Dire questo oggi è un tabù?

«I miei studi nascono per questo. Una persona normale può anche cascarci, ma uno scienziato sociale vuole vederci chiaro. La resistenza a questo tipo di ricerca è ideologica, perché c’è una specie di utopia che vorrebbe uomini e donne impegnati nello stesso lavoro e a occuparsi ugualmente dei figli».

Da dove viene questa ideologia?

«Dalla confusione tra ineguaglianza e diversità. Quando si parla di differenze si finisce spesso per scambiarle per ingiustizie».

La maggior parte delle donne è d’accordo con questa interpretazione?

«In Svezia molte donne pensano di essere discriminate sul mercato del lavoro, ma spesso questo sentimento nasce da un luogo comune femminista di sinistra, il cui obiettivo è erodere qualsiasi tipo di differenza tra i sessi».

Questo suo discorso, forse adatto alla Svezia, potrebbe suonare strano in Italia, dove le donne fanno fatica a vedere rispettati i loro diritti.

«Sono culture molto diverse, in Svezia le donne lavorano molto, ne sono felici e quando hanno dei figli prendono lunghi congedi parentali e spesso hanno la possibilità di lavorare part-time».

E allora cosa manca?

«La libertà di scegliere lavori o orari meno impegnativi senza essere giudicate cedevoli dalle femministe estremiste».

Ci sono delle regole che le donne potrebbero osservare per essere davvero libere?

«Ognuna deve potere darsi le proprie. Per esempio trovo sbagliato fissare nel 50 per cento il tempo che una mamma deve passare con i figli rispetto al marito. Può succedere, ma non è obbligatorio. Vediamo poi donne che eccellono in ingegneria o negli sport: bene, non dico che tutte non ne siano capaci, ma magari non vogliono e non devono essere giudicate per questo».

Come si può ribilanciare il rapporto tra disuguaglianza e diversità?

«C’è un femminismo liberale, che nasce negli Stati Uniti e si trova anche in Europa, per cui la realtà si può analizzare adogmaticamente».

La società scandinava è considerata all’avanguardia nei diritti. Quali riforme suggerisce in particolare?

«L’asilo pubblico, con molto tempo al pomeriggio, è fondamentale per aiutare i genitori».
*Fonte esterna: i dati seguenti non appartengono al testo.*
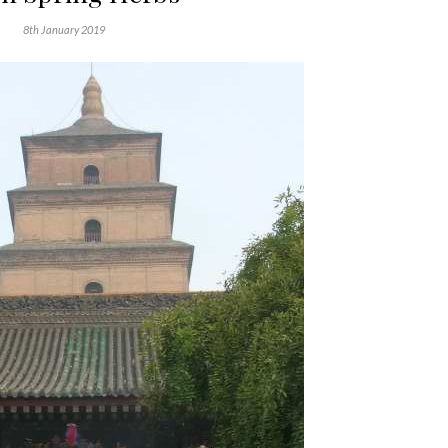
8th January 2019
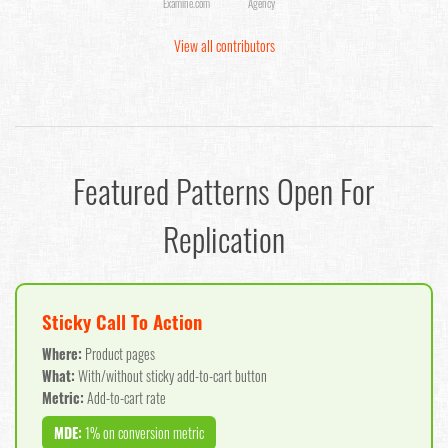
Examine.com
Agency
View all contributors
Featured Patterns Open For
Replication
Sticky Call To Action
Where:
Product pages
What:
With/without sticky add-to-cart button
Metric:
Add-to-cart rate
MDE:
1% on conversion metric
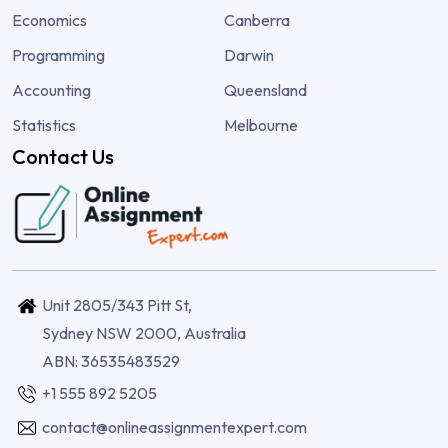
Economics
Canberra
Programming
Darwin
Accounting
Queensland
Statistics
Melbourne
Contact Us
Unit 2805/343 Pitt St,
Sydney NSW 2000, Australia
ABN: 36535483529
+1 555 892 5205
contact@onlineassignmentexpert.com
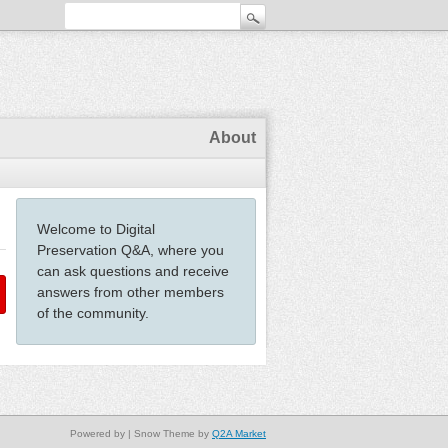
About
Welcome to Digital
Preservation Q&A, where you
can ask questions and receive
answers from other members
of the community.
Powered by
| Snow Theme by
Q2A Market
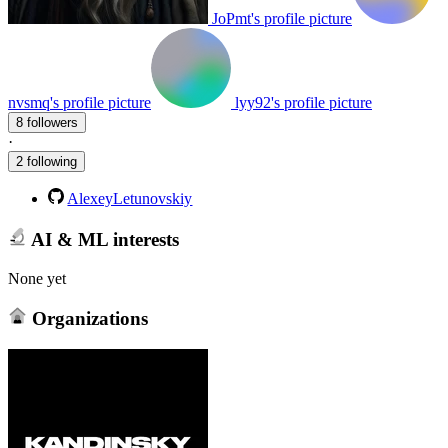
JoPmt's profile picture
nvsmq's profile picture
lyy92's profile picture
8 followers
·
2 following
AlexeyLetunovskiy
AI & ML interests
None yet
Organizations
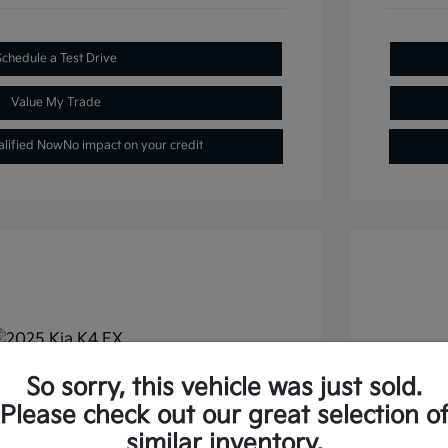
Schedule a Test Drive
Value My Trade
alified Now
No impact on your credit
So sorry, this vehicle was just sold.
FWD
2026 
Please check out our great selection o
similar inventory.
Selling
$22,477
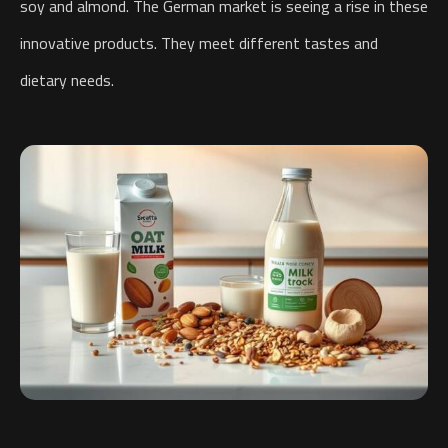
soy and almond. The German market is seeing a rise in these
innovative products. They meet different tastes and
dietary needs.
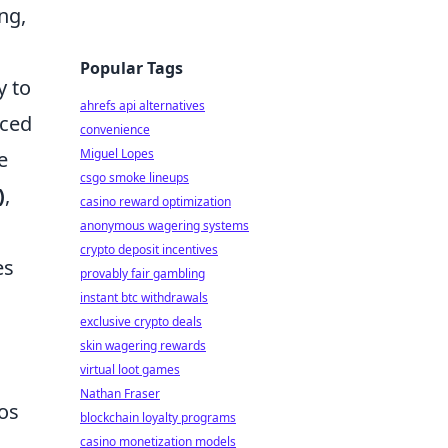
ng,
Popular Tags
y to
ahrefs api alternatives
nced
convenience
Miguel Lopes
e
csgo smoke lineups
)
,
casino reward optimization
anonymous wagering systems
crypto deposit incentives
es
provably fair gambling
instant btc withdrawals
exclusive crypto deals
skin wagering rewards
virtual loot games
Nathan Fraser
ios
blockchain loyalty programs
casino monetization models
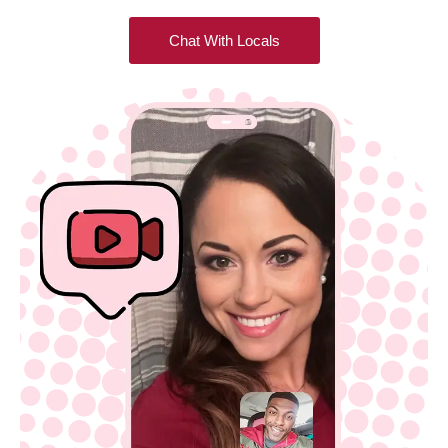
Chat With Locals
È vero che il difetto del vostro sistema sta invece nell’omogeneità sociale creata dall’eccesso di sussidi pubblici?

«Purtroppo sì, bisogna togliere un po’ di regole per liberare la società».

Ma se le donne potranno lavorare meno o scegliere impieghi più leggeri come potranno guadagnare come gli uomini e essere indipendenti?

«Guardi, io sono la tipica donna svedese, voglio lavorare, ma già ora non si raggiungono certe posizioni, e lo stato deve darmi la possibilità di essere indipendente per poter dire al mio compagno se non lo amo più: “Vattene a quel paese!”».